Les intouchables
Par Josée Pilotte
En sortant de l’épicerie la semaine dernière, les yeux aveuglés par le soleil printanier, j’aperçois un vieil homme au visage creusé par les années, habillé d’un habit de Ski-Doo comme dans le temps malgré les 10 degrés ressentis ce jour-là.
En dépit de son accoutrement hivernal qui lui donnait l’air du bonhomme Michelin avec un sourire édenté, le vieil homme avançait vers nous avec détermination, je dirais même qu’il était investi d’une mission très précise : nous, les deux moineaux avec leurs sacs d’épicerie dans le stationnement du Metro à Saint-Sauveur.
– Scusez, me passeriez-vous votre cellulaire?
– Euh…
– Faut que j’appelle au Centre d’hébergement de Laval pour savoir s’ils ont de la place ce soir…
– Euh…
– Chu dans rue astie, pis c’est ben compliqué au Québec, c’est pas comme en Ontario, parce qu’en Ontario, si t’es dans marde, ben c’est la SQ qui vient te chercher pis ils t’amènent direct dans un centre… alors qu’icitte, ben icitte…
On ne lui a pas donné la chance de nous dire la suite de son histoire. Mon chum pis moi on s’est regardés du coin de l’œil et on lui a tendu notre cellulaire du bout des doigts. Et comme dans un film triste, s’est déroulée sous nos yeux la scène d’un homme en détresse.
– Astie! Aide-moi donc, ché pas comment ça marche ces affaires-là de cellulaire. Ils me disent de faire le 1, pis le 2, pis moi faut juste que je parle à quelqu’un…
On a fait les étapes pour lui et au bout de quelques minutes, on a enfin entendu une voix humaine au bout de la ligne.
-Allô! Allôôô?! Oui, bon. Mon nom est Jean-Guy Tremblant (nom fictif), chu dans rue, j’ai emprunté le téléphone d’un monsieur (c’est vrai que les cabines téléphoniques se font rares de nos jours), y a-tu de la place pour moi ce soir? 1955, oui, c’est ça. 61 ans (il en avait d’l’air du double). BS, oui, sur le bien-être social. J’sors de l’hôpital de Sainte-Agathe, j’ai fait du pouce jusqu’ici. Hum… Traité pour trouble… mental.

Votre objectif: Pourriez-vous poursuivre le récit de la rencontre avec le vieil homme du stationnement, en reprenant juste après sa dernière phrase ? Les lignes ci-après forment un ensemble distinct, sans lien avec le récit.

Données fournies:
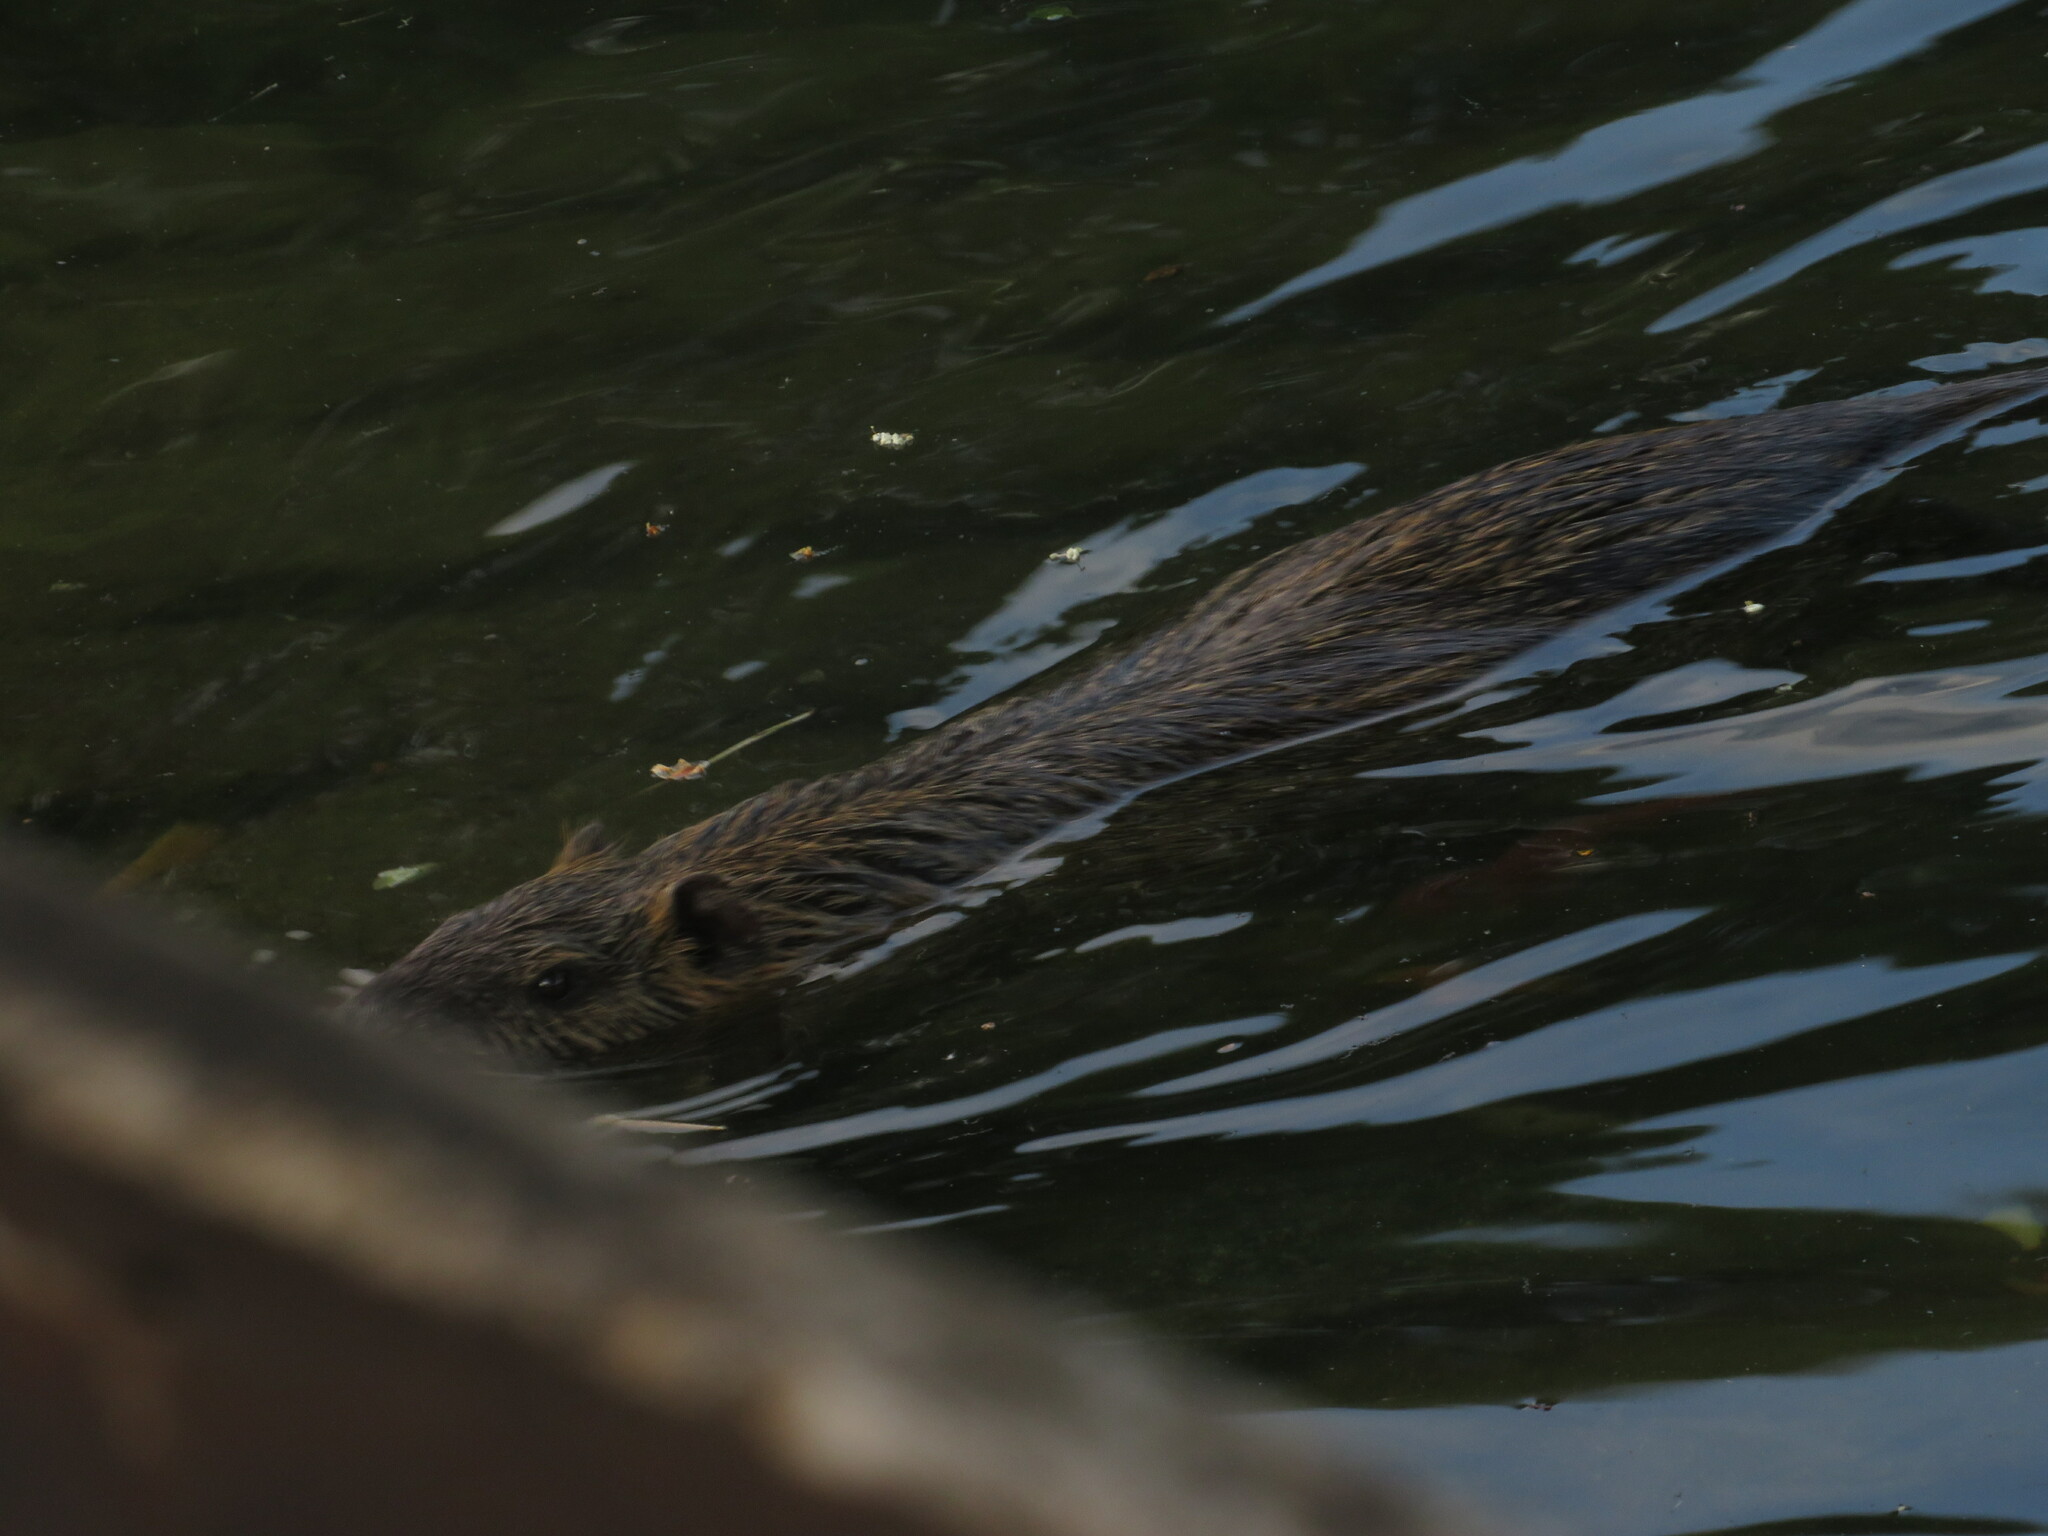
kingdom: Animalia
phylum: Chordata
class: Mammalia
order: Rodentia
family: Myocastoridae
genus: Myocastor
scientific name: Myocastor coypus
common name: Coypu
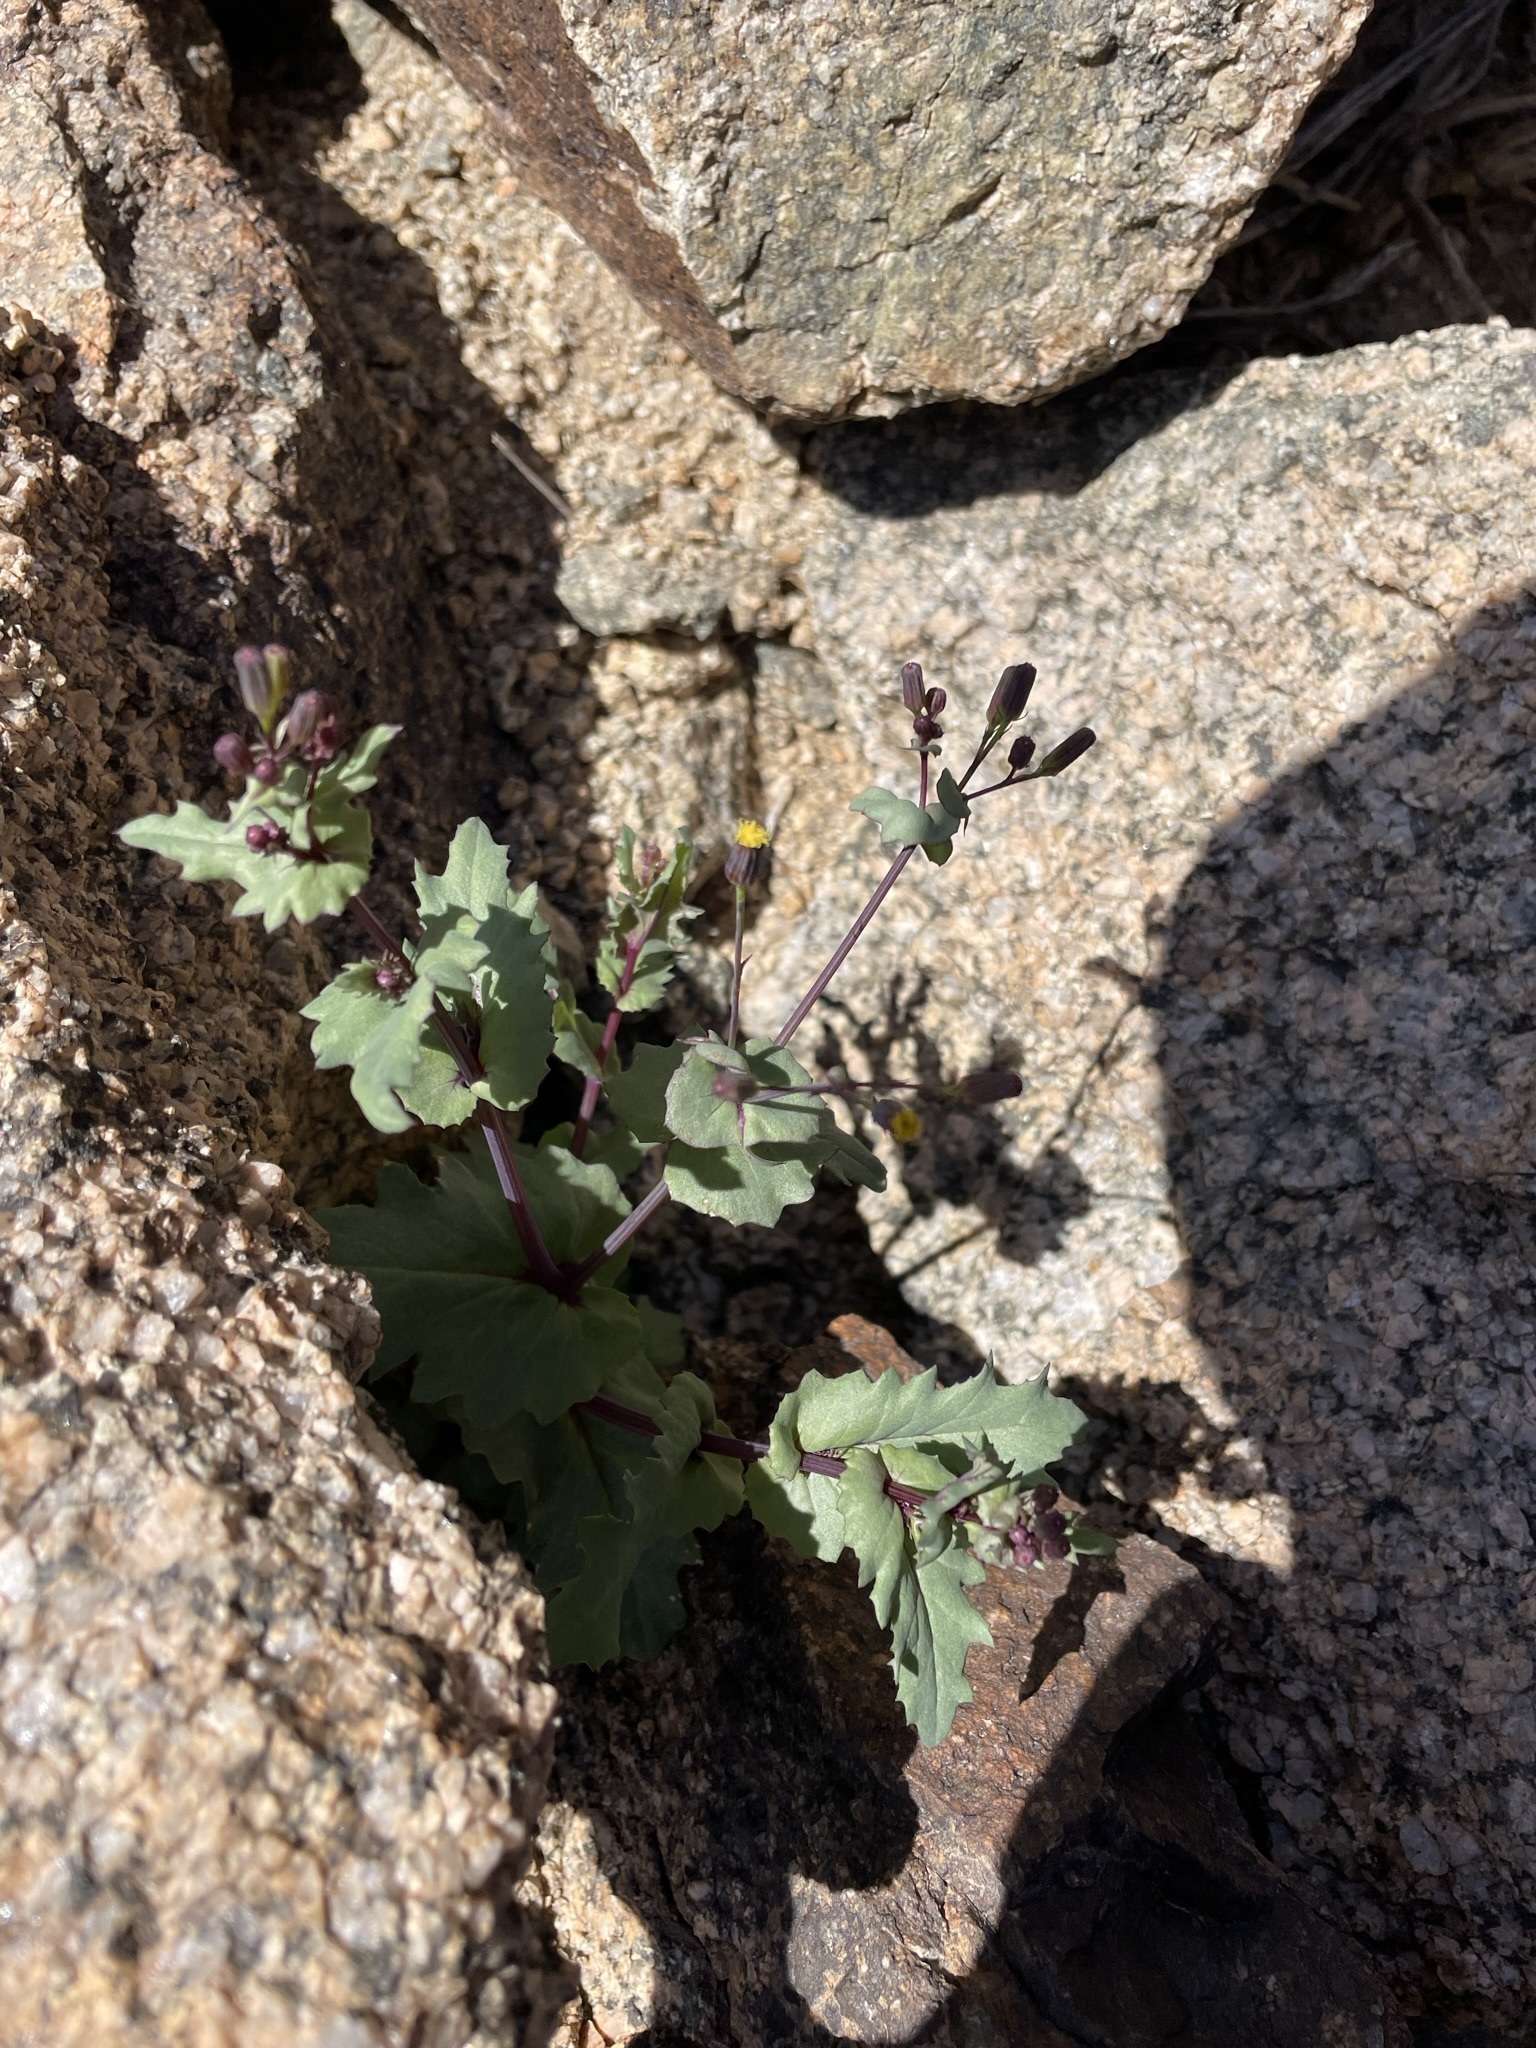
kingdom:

Exercice corrigé:
Cette dernière phrase, il l’a chuchotée à son interlocutrice. Par pudeur, sans doute ce qu’il lui restait de plus précieux avec sa dignité. Mais à son grand désespoir, elle lui a fait répéter et là, le vieil homme s’est mis à crier sa vie au bout du cellulaire de mon chum. Il a hurlé son désespoir et sa honte à grands coups de blasphèmes. Je dois avouer que j’étais moi-même surprise de la panoplie de questions qu’elle lui posait. Il n’était pas en train de se réserver une place au Club Med à Punta Cana, mais bien une place pour passer une nuit au chaud dans un centre d’hébergement.
– Jean-Guy Tremblay, ça je vous l’ai déjà dit… Pouvez-vous faire ça vite? Je vous dis que j’ai dû emprunter le téléphone d’un inconnu pour vous appeler.
J’ai regardé mon chum un peu mal à l’aise. On lui a dit de ne pas s’inquiéter pour nous… à part le petit pot Häagen-Dazs (aux noix de Macadamia décadentes) qui était possiblement en train de fondre dans le fond de notre sac, y’avait pas le feu. Quant à mon fils qui faisait le piquet devant le mont Saint-Sauveur depuis une bonne demi-heure, ça #travaillerait juste sa patience.
Bref, ça n’en finissait plus de finir. Un peu plus et on lui demandait la couleur de ses bobettes. Le pauvre homme était au boutte de ses nerfs. On peut comprendre vu les circonstances. Un homme en détresse, qui cherchait vraisemblablement à s’en sortir, par tous les moyens. Et qui se retrouvait confronté à un système qui le déshumanisait, qui le scannait, qui le passait à l’interrogatoire. Un système qui attisait sa rage contre la planète. Qui renforçait son sentiment de rejet, d’abandon.
Et arrivant au bout de sa patience, il a haussé le ton d’un décibel et il a craché : « Mangez donc toute d’la marde! » et il a raccroché.
Et je ne sais pas pourquoi, mais j’ai revu la scène dans le film Le dîner de cons, avec la fameuse réplique de Thierry Lhermitte : « Non mais le con, il a oublié ma femme! ».
Dans son cas, il avait oublié l’objectif de son appel : obtenir une place où dormir pour la nuit.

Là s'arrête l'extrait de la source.